They had walked and talked their way back to the body, where everything had changed and was still changing for the man on the ground. Copper wire had no value for him now. He had been photographed many times, front and back, from every angle. His temperature had been taken and his eyes were closed. And he had found security at last – he had his very own toe tag now, with its own incident number, so there was no danger of his being mistaken for some other aspiring copper-wire dealer who might lie beside him on a shelf in the morgue.
His body bag was coming out of the transport van and he would lie inside it, growing colder and stiffer and then softening again while police detectives learned everything there was to know about him – except, perhaps, the answer to the question they had all begun to ask each other, looking around them at the multi-use buildings which, while not at the top of the heap commercially, were not entirely empty either – some had traffic coming and going, and every one had dozens of anonymous windows that blinked transparently down on his bagging-up.
So the whole crew of detectives had begun to ask each other, ‘What was he thinking?’
And before very long, from wondering that they went back and took another look at the dead man as if his face might hold the answer. And then another question began to circulate.
Ollie Greenaway asked Sarah, as soon as she walked up to him. ‘Doesn’t this guy look familiar?’
‘I kind of want to say he does,’ Sarah said. ‘But I’m not sure … number-five male, maybe forty, give or take? Thinner than average. And missing several teeth … maybe a tweaker, what do you think?’
‘Could be. Or a far gone alcoholic.’
‘Medium brown hair going gray, nondescript clothes. But he doesn’t look homeless, does he?’
‘Not quite dirty enough for that. Very shabby clothes, though.’
‘Looks like any guy down on his luck, and with a couple of bad habits.’
Cifuentes said, ‘Yeah, long-time unemployed is how I’d peg it. I know I’ve seen him, though. I just can’t say where.’ When the sergeant ended one of his many phone calls, Oscar repeated Ollie’s question to Delaney. ‘Doesn’t this guy look familiar?’
‘Kind of,’ Delaney said. ‘Probably got a local sheet.’ He turned to Spurlock. ‘You looked for ID?’
‘Yes. I couldn’t find any.’
‘He must have a driver’s license on him somewhere.’ A couple of them gloved up and searched the body. ‘Nothing, huh? How about the pickup? No? Did you look in his shoes?’
A stiff breeze had sprung up. Greenberg said he wanted to bag up his John Doe and get out of here before he turned stiff himself. For once Sarah agreed wholeheartedly with the doctor. She had her warm coat on and didn’t care about the cold, but she wanted to get Spurlock downtown. He had calmed down considerably during their walk but now Delaney’s rapid-fire, impatient questions were making him nervous all over again.

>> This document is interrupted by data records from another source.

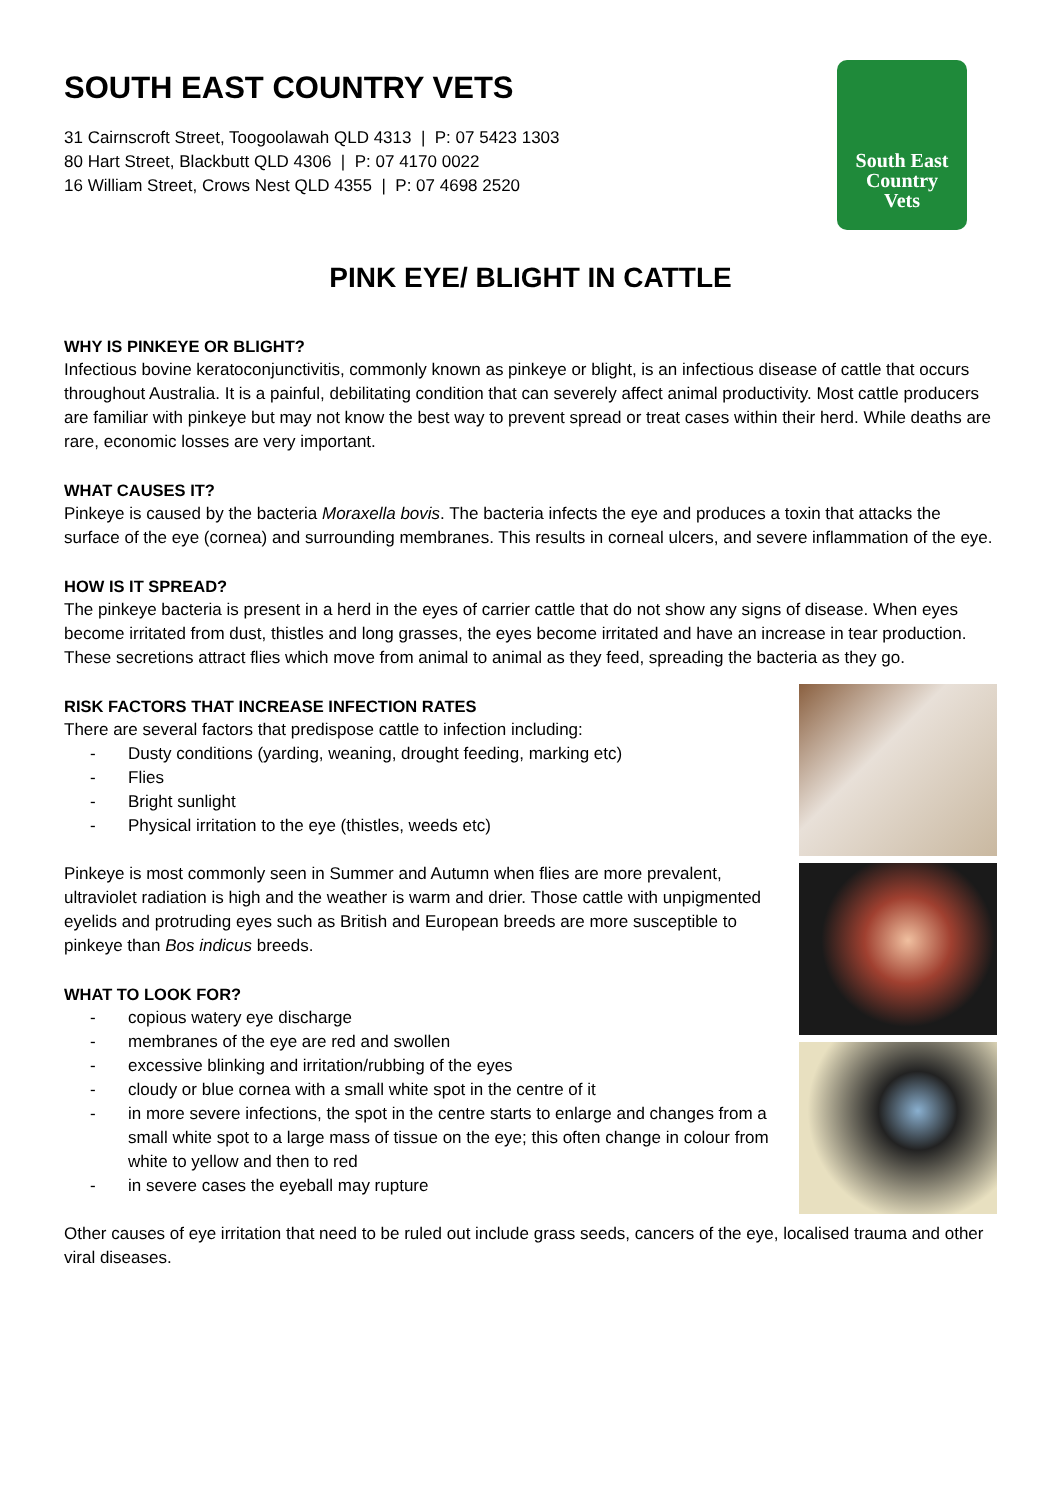SOUTH EAST COUNTRY VETS
31 Cairnscroft Street, Toogoolawah QLD 4313 | P: 07 5423 1303
80 Hart Street, Blackbutt QLD 4306 | P: 07 4170 0022
16 William Street, Crows Nest QLD 4355 | P: 07 4698 2520
South East
Country
Vets
PINK EYE/ BLIGHT IN CATTLE
WHY IS PINKEYE OR BLIGHT?
Infectious bovine keratoconjunctivitis, commonly known as pinkeye or blight, is an infectious disease of cattle that occurs throughout Australia. It is a painful, debilitating condition that can severely affect animal productivity. Most cattle producers are familiar with pinkeye but may not know the best way to prevent spread or treat cases within their herd. While deaths are rare, economic losses are very important.
WHAT CAUSES IT?
Pinkeye is caused by the bacteria Moraxella bovis. The bacteria infects the eye and produces a toxin that attacks the surface of the eye (cornea) and surrounding membranes. This results in corneal ulcers, and severe inflammation of the eye.
HOW IS IT SPREAD?
The pinkeye bacteria is present in a herd in the eyes of carrier cattle that do not show any signs of disease. When eyes become irritated from dust, thistles and long grasses, the eyes become irritated and have an increase in tear production. These secretions attract flies which move from animal to animal as they feed, spreading the bacteria as they go.
RISK FACTORS THAT INCREASE INFECTION RATES
There are several factors that predispose cattle to infection including:
- Dusty conditions (yarding, weaning, drought feeding, marking etc)
- Flies
- Bright sunlight
- Physical irritation to the eye (thistles, weeds etc)
Pinkeye is most commonly seen in Summer and Autumn when flies are more prevalent, ultraviolet radiation is high and the weather is warm and drier. Those cattle with unpigmented eyelids and protruding eyes such as British and European breeds are more susceptible to pinkeye than Bos indicus breeds.
WHAT TO LOOK FOR?
- copious watery eye discharge
- membranes of the eye are red and swollen
- excessive blinking and irritation/rubbing of the eyes
- cloudy or blue cornea with a small white spot in the centre of it
- in more severe infections, the spot in the centre starts to enlarge and changes from a small white spot to a large mass of tissue on the eye; this often change in colour from white to yellow and then to red
- in severe cases the eyeball may rupture
Other causes of eye irritation that need to be ruled out include grass seeds, cancers of the eye, localised trauma and other viral diseases.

The crime-scene specialists were still going over the lot but the fingerprint lab tech was finished. The impound guys were working on the Dodge, getting it ready to tow. All the detectives had closed notebooks – there was nobody around to canvass – they were making phone calls, turning toward their cars. Then Jason Peete, who had been making an inventory of the items in the truck, came back, walked around the body one last time and said to Delaney, ‘Boss, I can’t remember his name but I think I know where I saw him last. Man, he’s really changed, though.’ His face crumpled into a huge grin and he crooned, ‘You are so going to hate this!’
Delaney, who did not appreciate Peete’s lapses into street behavior, said fiercely, ‘What?’
Suddenly serious, Jason said, ‘This man used to be a sergeant on the Tucson Police Force.’
‘What? Nah. Come on, Jason, that’s crazy.’
‘Can I help that? He musta been around for a while, too, because he was on the training crew for recruits when I went through the academy.’
‘Jason, now, that can’t be, I’m sure you’re wrong.’ Delaney hustled over to where Greenberg had just zipped up the body bag. A crime-scene specialist was standing ready to help him hoist the body onto the gurney, and as Delaney approached they squatted, Greenberg counted to three, and together they settled it onto the narrow cot. ‘Wait a minute,’ Delaney said, as they began to raise the securing straps, ‘I need to take another look.’
‘Oh, Sergeant, for God’s sake, what now?’ Greenberg yelled.
Delaney raised one hand in magisterial silence, bent, grasped the metal tab and pulled. When the bag opened enough to reveal the face, he motioned all his detectives over to stand beside him. ‘Once and for all now, anybody else think he looks familiar? Because I’ve been in this department a lot longer than you, Jason, and I certainly don’t remember this man around the academy.’